Myanmar makers confident despite sector slowdown

  • The Myanmar apparel export industry continues to grow, but at a slower pace than last year as a result of added political risk from the persecution and abuse against Rohingya Muslims on the border with Bangladesh, which has received widespread international condemnation.
  • Despite this, the sector is confident garment exports will likely exceed US$3bn in 2018, and footwear will exceed $400m.
  • It could also benefit from a shift in business away from China as US president Donald Trump steps up his tariff threats against the country.

Myanmar’s garment industry is likely to achieve exports of US$3bn for 2018, despite a slowdown in the growth of the sector amid huge ongoing social and environmental challenges in the country.

The number of new garment, handbag and related sewn products factories setting up in Myanmar reached 18 in the first six months of the year, according to figures from the Myanmar Directorate of Investment and Company Administration (DICA). This is lower than the same period last year when 40 newly-invested factories were registered.

Ongoing issues

The persecution and human rights abuses by Myanmar’s military against Rohingya Muslims in conflict-torn Rakhine state has resulted in many investors putting projects on hold. Earlier this year the C&A Foundation also put its philanthropic work in the country on hold; while leading European and US apparel brands have expressed their concerns about the situation.

The EU has also indicated it might not renew the Everything But Arms (EBA) trade preference arrangement that gives exports from Myanmar duty free treatment.

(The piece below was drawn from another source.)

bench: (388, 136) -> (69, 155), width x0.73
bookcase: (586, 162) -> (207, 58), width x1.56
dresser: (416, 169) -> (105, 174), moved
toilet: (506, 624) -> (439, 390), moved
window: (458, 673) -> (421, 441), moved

The Southeast Asian nation’s legal minimum wage increased from MMK3,600 to MMK4,800 (US$3.5) per day in May, which reports suggest is also casting a shadow on growth in the country.

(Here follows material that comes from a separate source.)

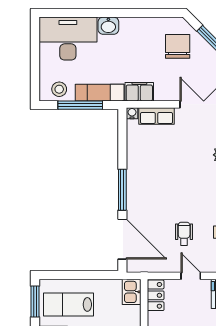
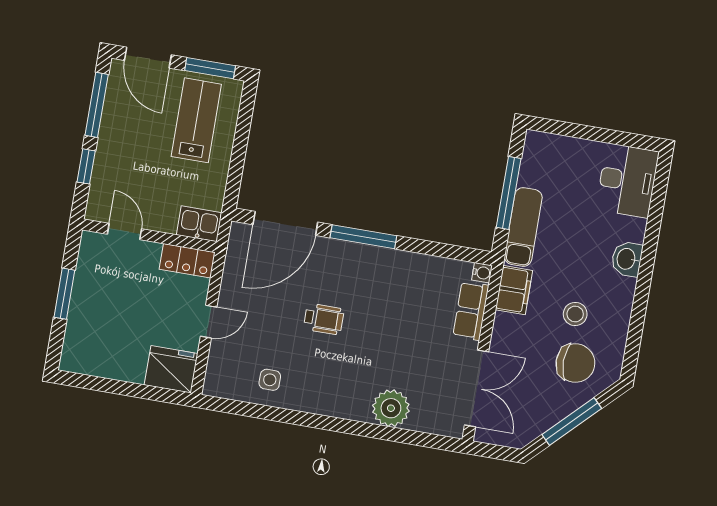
desk: (68, 39) -> (627, 181), width x0.73, depth x0.77
stool: (59, 89) -> (575, 314), moved
wheelchair: (184, 234) -> (324, 319), moved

Reports this week suggested 14 factories, mostly garment units, in Yangon’s industrial zones may shut down in the next two months due to rising cost of land and staff, leaving over 3,000 without jobs. The report cited rising production costs, particularly wages, as the primary reason behind garment manufacturers “giving up.”

One local source, however, says the reports are false and that one of the companies named is still planning to expand further in Myanmar, while only six of the companies on the list of 14 are reportedly garment manufacturers.


Despite this, the uncertain trade situation between the US and China could turn in Myanmar’s favour, with foreign manufacturers showing an increased interest in expanding footwear and handbag production in Myanmar due largely to President Donald Trump’s tariff plans and announcements.

In 2016/2017, Myanmar exported over US$2.7bn worth of garments and over $300m worth of footwear, representing growth of 28% on the prior year. Jacob Clere, team leader for SMART Myanmar, is confident garment exports will likely exceed $3bn in 2018, and footwear $400m.

In 2017, around 47% of garment exports went to the EU, 27% to Japan, and the rest to Korea, Canada, the US, China, Turkey and elsewhere, according to figures from SMART Myanmar – an EU-funded initiative aimed at promoting ‘Made in Myanmar’ garments and sustainable practices.

“One of the best things that could secure the future growth of the industry is a strengthening of the reputation and foundation Myanmar is achieving among European and North American buyers for safety and responsible production,” says Clere.

“A majority of the factories in the industry here are now new, purpose-built production facilities. About one-third of production units in Myanmar’s garment industry are also now disclosed publicly by international buyers in their sourcing transparency pledges. In comparison, in 2013 only one factory in the industry was publicly disclosed by international buyers; now that number is 149 factories.”

Clere says this represents real progress. “There are huge social and environmental challenges, to be sure, but we have seen immense progress during these past five years, and as long as that continues I think the industry can continue on a successful growth path.”

SMART Myanmar launched a smartphone game in May to teach garment factory workers about workplace safety and labour laws.

The uptake, Clere says, has been positive. The Satyone Superstar app has had around 3,338 users since its launch three months ago.

“Both of these are targeted at spreading awareness on Myanmar labour laws and occupational safety and health,” Clere explains. “One of the great things about these apps is that they can cover parts of the country we cannot often directly reach. For instance, several hundred of our users have been in the smaller cities and towns of Myanmar.”

According to an overview of Myanmar on re:source, the new online strategic planning tool from the team behind just-style, one of the reasons the country is now playing catch-up in key areas ranging from compliance and sustainability, to infrastructure and energy is its isolation from world trade for more than a decade. The country’s financial institutions are still in their infancy, and there remains a need for more training resources to help bridge the industry’s skills gap.